Una casa green è dunque  possibile in Italia? Secondo vari monitoraggi effettuati  sugli attestati di efficienza energetica (APE) degli edifici a uso abitativo italiani , il 75,4% rientra nelle classi E, F, G e in quest’ultima più di un terzo (35,3%). Secondo Ance 9 milioni su circa 12 milioni di edifici residenziali non sarebbero in grado di garantire le performance energetiche previste dalle nuove normative. La strada da seguire secondo Ance è quella degli incentivi statali strutturali. È giunto il momento di sedersi attorno a un tavolo per dare una prospettiva alla politica degli incentivi, senza fermarsi alle micro modifiche sui bonus o sulle cessioni dei crediti”.
Foto di Mediamodifier by Pixabay

Preoccupata per le ricadute sul mercato immobiliare e sul mercato delle ristrutturazioni anche Confedilizia. “I tempi ridottissimi determineranno una tensione senza precedenti sul mercato, con aumento spropositato dei prezzi, impossibilità a trovare materie prime, ponteggi, manodopera qualificata, ditte specializzate, professionisti ecc. Nell’immediato, poi, l’effetto sarà quello di una perdita di valore della stragrande maggioranza degli immobili italiani e, di conseguenza, un impoverimento generale delle nostre famiglie.

Sul piede di guerra anche la politica.  Tommaso Foti , capogruppo di Fratelli d’Italia alla Camera dei Deputati, afferma: “Fratelli d’Italia mette in guardia dal tentativo dell’Unione europea di rifilare all’Italia, con la direttiva sull’ efficientamento energetico, una patrimoniale camuffata che va a ledere i diritti dei proprietari”.

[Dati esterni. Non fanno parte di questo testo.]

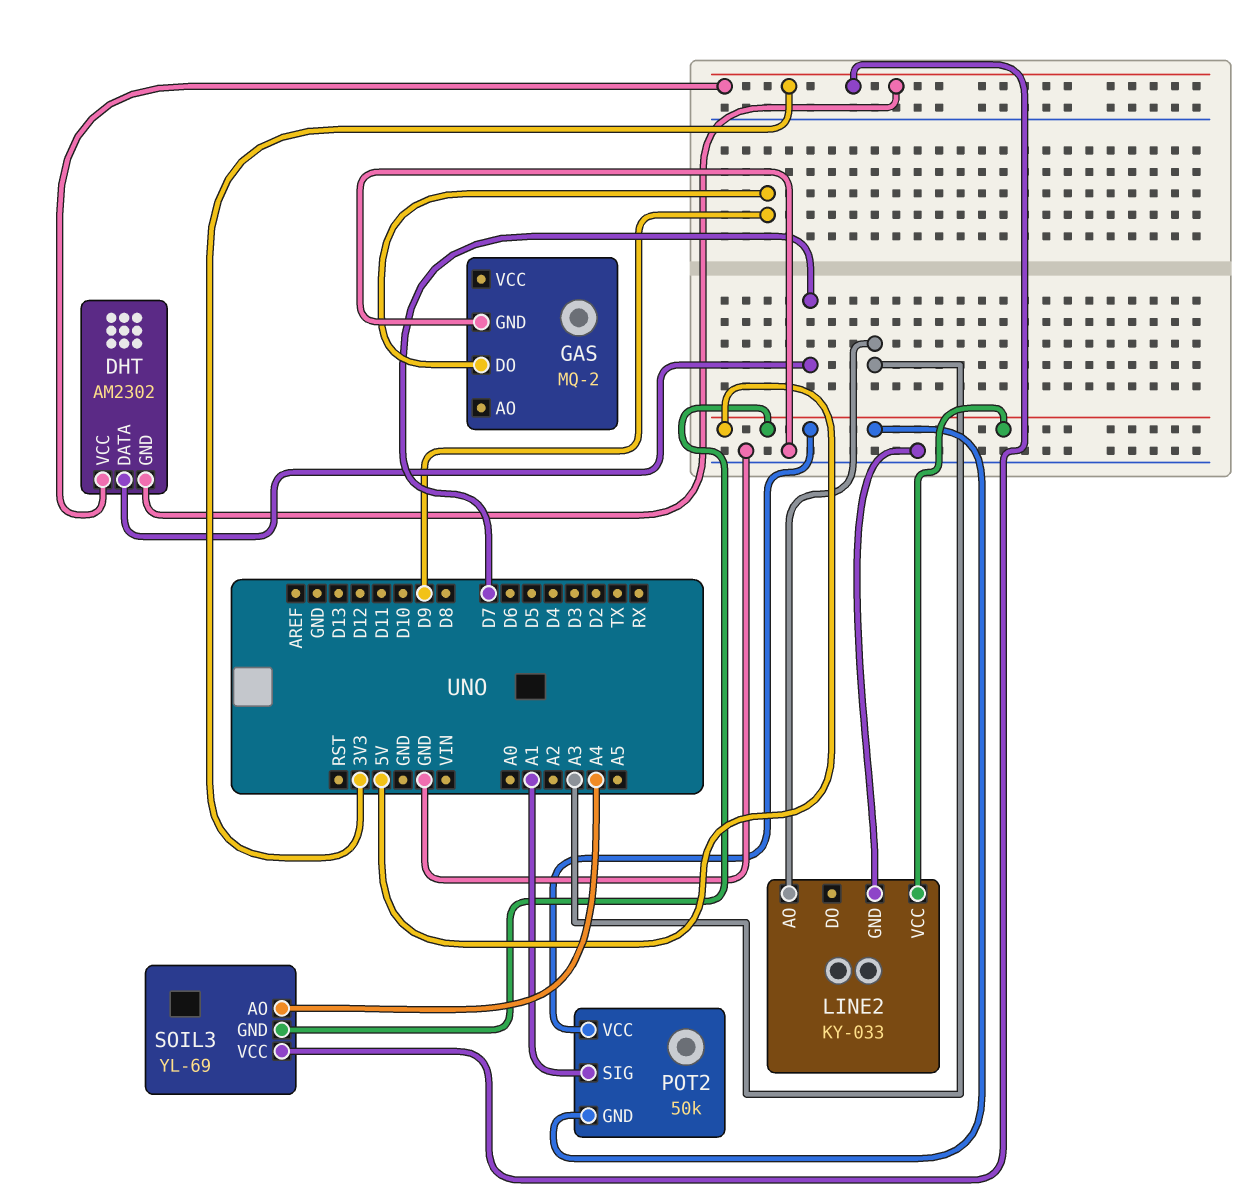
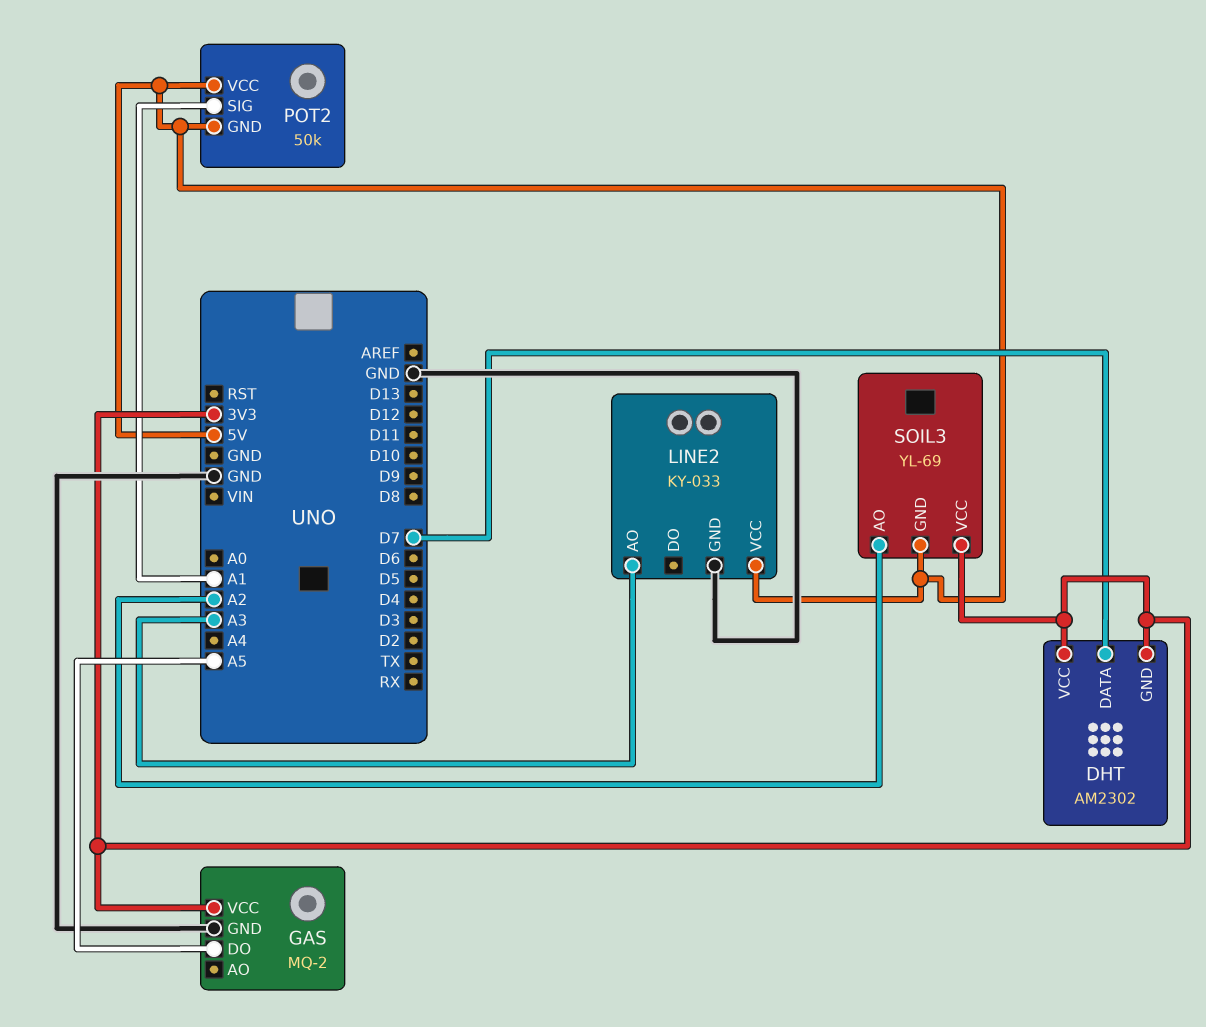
GAS pin DO: D9 -> A5
GAS pin VCC: none -> 3V3
SOIL3 pin AO: A4 -> A2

“La proposta di subordinare la possibilità di vendita o fitto di un immobile ad una classe energetica alta è  una ipotesi irrealistica avverso la quale abbiamo presentato un’apposita risoluzione in Parlamento”.
La misura, secondo Foti, avrebbe “un impatto devastante sul mercato immobiliare, sui cittadini e sulle famiglie. L’Europa non può scaricare sulle famiglie italiane i costi della transizione energetica. Se si esagera sulla sostenibilità ambientale, senza neppure preoccuparsi di una adeguata gradualità temporale entro cui intervenire, si mette a rischio la sostenibilità sociale”.